Methods and open-source toolkit for analyzing and visualizing challenge results

Note that this is an early experimental version (version 0.1.3) and there may still be (severe) bugs. There may be updates with possibly major changes. Please make sure that you use the most current version!

Installation

Requires R version >= 3.5.2 (https://www.r-project.org).

Further, a recent version of Pandoc (>= 1.12.3) is required. RStudio (https://rstudio.com) automatically includes this so you do not need to download Pandoc if you plan to use rmarkdown from the RStudio IDE, otherwise you’ll need to install Pandoc for your platform (https://pandoc.org/installing.html). Finally, if you want to generate a pdf report you will need to have LaTeX installed (e.g. MiKTeX, MacTeX or TinyTeX).

To get the current development (experimental) version of the R package from Github:

if (!requireNamespace("devtools", quietly = TRUE)) install.packages("devtools")
if (!requireNamespace("BiocManager", quietly = TRUE)) install.packages("BiocManager")
BiocManager::install("Rgraphviz", dependencies = TRUE)
devtools::install_github("wiesenfa/challengeR", dependencies = TRUE)

If you are asked whether you want to update installed packages and you type “a” for all, you might need administrator rights to update R core packages. You can also try to type “n” for updating no packages. If you are asked “Do you want to install from sources the packages which need compilation? (Yes/no/cancel)”, you can safely type “no”.

If you get Warning messages (in contrast to Error messages), these might not be problematic and you can try to proceed.

Terms of use

Licenced under GPL-3. If you use this software for a publication, cite

Wiesenfarth, M., Reinke, A., Landmann A.L., Cardoso, M.J., Maier-Hein, L. and Kopp-Schneider, A. (2019). Methods and open-source toolkit for analyzing and visualizing challenge results. arXiv preprint arXiv:1910.05121

Usage

Each of the following steps have to be run to generate the report: (1) Load package, (2) load data, (3) perform ranking, (4) perform bootstrapping and (5) generation of the report

1. Load package

Load package

library(challengeR)

2. Load data

Data requirements

Data requires the following columns

a task identifier in case of multi-task challenges.
a test case identifier
the algorithm name
the metric value

In case of missing metric values, a missing observation has to be provided (either as blank field or “NA”).

For example, in a challenge with 2 tasks, 2 test cases and 2 algorithms, where in task “T2”, test case “case2”, algorithm “A2” didn’t give a prediction (and thus NA or a blank field for missing value is inserted), the data set might look like this:

Task	TestCase	Algorithm	MetricValue
T1	case1	A1	0.617
T1	case1	A2	0.823
T1	case2	A1	0.601
T1	case2	A2	0.049
T2	case1	A1	0.557
T2	case1	A2	0.696
T2	case2	A1	0.383
T2	case2	A2	NA

Load data

If you have assessment data at hand stored in a csv file (if you want to use simulated data skip the following code line) use

data_matrix=read.csv(file.choose()) # type ?read.csv for help

This allows to choose a file interactively, otherwise replace file.choose() by the file path (in style “/path/to/dataset.csv”) in quotation marks.

For illustration purposes, in the following simulated data is generated instead (skip the following code chunk if you have already loaded data). The data is also stored as “data_matrix.csv” in the repository.

■ THE DATA:
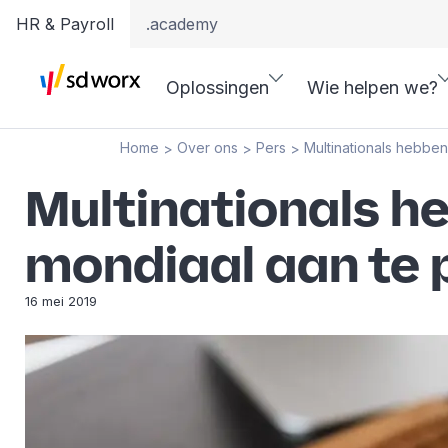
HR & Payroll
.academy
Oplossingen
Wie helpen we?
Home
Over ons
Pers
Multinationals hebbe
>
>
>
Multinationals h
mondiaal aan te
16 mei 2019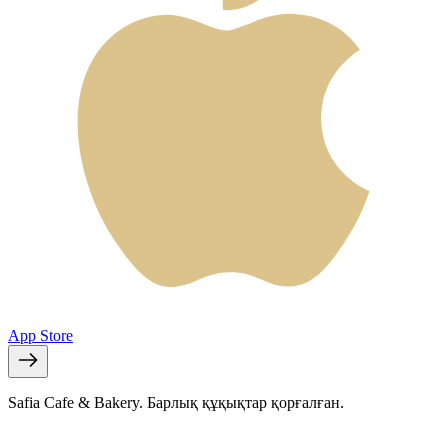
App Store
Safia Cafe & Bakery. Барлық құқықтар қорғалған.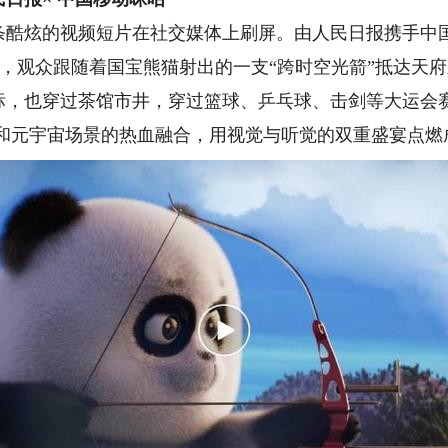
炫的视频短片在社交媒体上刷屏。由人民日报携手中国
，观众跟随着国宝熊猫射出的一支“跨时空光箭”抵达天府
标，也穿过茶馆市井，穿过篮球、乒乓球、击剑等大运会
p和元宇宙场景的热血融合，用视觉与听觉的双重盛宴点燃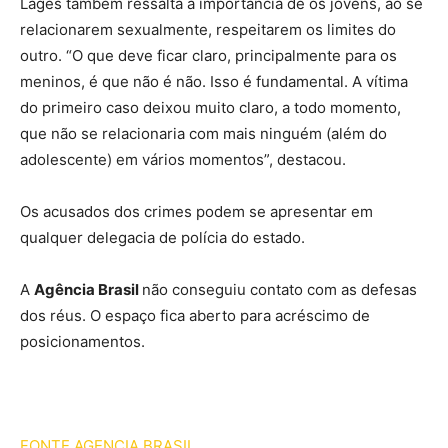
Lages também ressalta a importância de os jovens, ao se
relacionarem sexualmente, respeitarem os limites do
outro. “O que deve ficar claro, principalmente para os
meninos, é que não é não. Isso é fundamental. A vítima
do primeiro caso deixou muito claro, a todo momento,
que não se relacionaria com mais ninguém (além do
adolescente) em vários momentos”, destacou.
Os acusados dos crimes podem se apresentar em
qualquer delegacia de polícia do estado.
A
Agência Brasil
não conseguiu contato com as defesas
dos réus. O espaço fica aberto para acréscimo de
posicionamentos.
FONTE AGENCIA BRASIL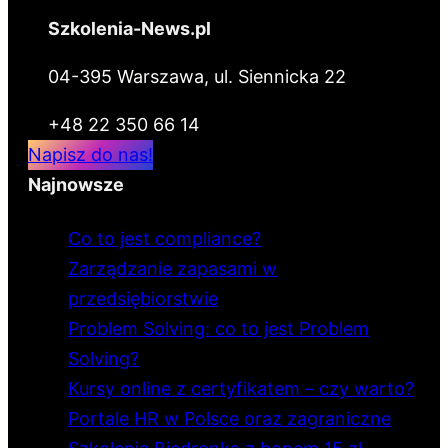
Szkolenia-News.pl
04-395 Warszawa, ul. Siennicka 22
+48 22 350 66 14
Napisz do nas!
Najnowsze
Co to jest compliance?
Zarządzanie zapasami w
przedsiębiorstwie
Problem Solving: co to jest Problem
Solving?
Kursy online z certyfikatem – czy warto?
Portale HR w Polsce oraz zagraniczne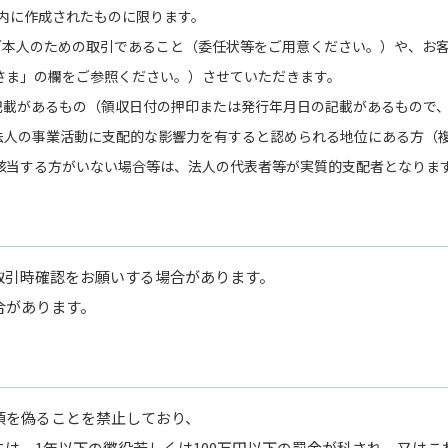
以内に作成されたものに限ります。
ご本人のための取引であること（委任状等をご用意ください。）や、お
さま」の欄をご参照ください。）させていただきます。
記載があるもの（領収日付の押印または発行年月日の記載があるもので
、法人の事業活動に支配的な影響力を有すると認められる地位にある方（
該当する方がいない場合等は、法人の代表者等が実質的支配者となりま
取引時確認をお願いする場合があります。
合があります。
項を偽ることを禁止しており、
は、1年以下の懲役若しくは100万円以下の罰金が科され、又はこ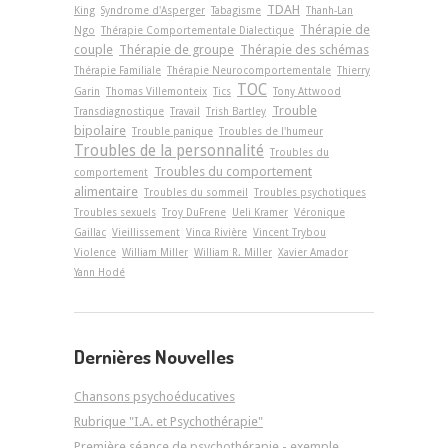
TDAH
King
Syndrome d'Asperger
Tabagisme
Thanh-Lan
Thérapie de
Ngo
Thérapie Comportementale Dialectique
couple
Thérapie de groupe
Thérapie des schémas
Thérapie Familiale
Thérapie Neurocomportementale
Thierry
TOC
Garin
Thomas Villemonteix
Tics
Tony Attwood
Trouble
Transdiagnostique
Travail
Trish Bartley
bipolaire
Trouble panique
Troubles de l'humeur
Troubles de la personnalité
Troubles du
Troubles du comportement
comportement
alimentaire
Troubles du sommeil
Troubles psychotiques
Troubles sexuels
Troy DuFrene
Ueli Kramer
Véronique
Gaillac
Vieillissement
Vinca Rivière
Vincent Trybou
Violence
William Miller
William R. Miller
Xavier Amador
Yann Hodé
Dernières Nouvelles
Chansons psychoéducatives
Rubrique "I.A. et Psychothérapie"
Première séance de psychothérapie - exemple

...

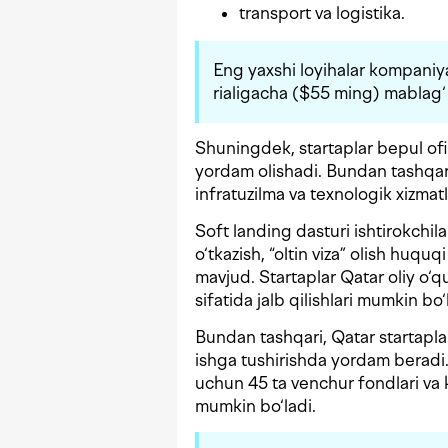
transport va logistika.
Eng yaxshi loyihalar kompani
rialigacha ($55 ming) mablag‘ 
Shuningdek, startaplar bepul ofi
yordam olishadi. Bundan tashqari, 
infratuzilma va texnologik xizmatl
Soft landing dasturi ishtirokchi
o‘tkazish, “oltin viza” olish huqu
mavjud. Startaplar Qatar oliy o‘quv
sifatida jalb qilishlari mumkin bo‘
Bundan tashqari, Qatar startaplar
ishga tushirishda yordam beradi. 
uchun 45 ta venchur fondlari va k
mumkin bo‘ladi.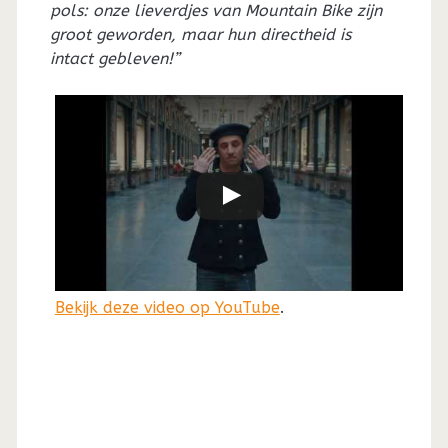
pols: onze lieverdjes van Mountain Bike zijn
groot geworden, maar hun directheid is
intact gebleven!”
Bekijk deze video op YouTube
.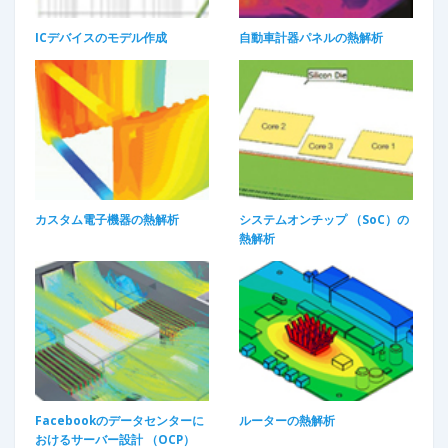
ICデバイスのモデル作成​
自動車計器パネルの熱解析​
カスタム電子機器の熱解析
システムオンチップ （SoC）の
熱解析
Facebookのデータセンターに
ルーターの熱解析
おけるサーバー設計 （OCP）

■ EXERCISE INSTRUCTIONS:
1: On the challengeR page, list the steps that must be run to generate the report.
2: Write out the part of the challengeR page from "Note that this" to "version >= 3.5.2 (https://www.r-project.org).", word for word.
Rely only on the challengeR page, not on the material.

■ RESPONSES BY ITEM NUMBER:
1:
1. Load package
2. Load data
3. Perform ranking
4. Perform bootstrapping
5. Generation of the report

2:
Note that this is an early experimental version (version 0.1.3) and there may still be (severe) bugs. There may be updates with possibly major changes. Please make sure that you use the most current version!

Installation

Requires R version >= 3.5.2 (https://www.r-project.org).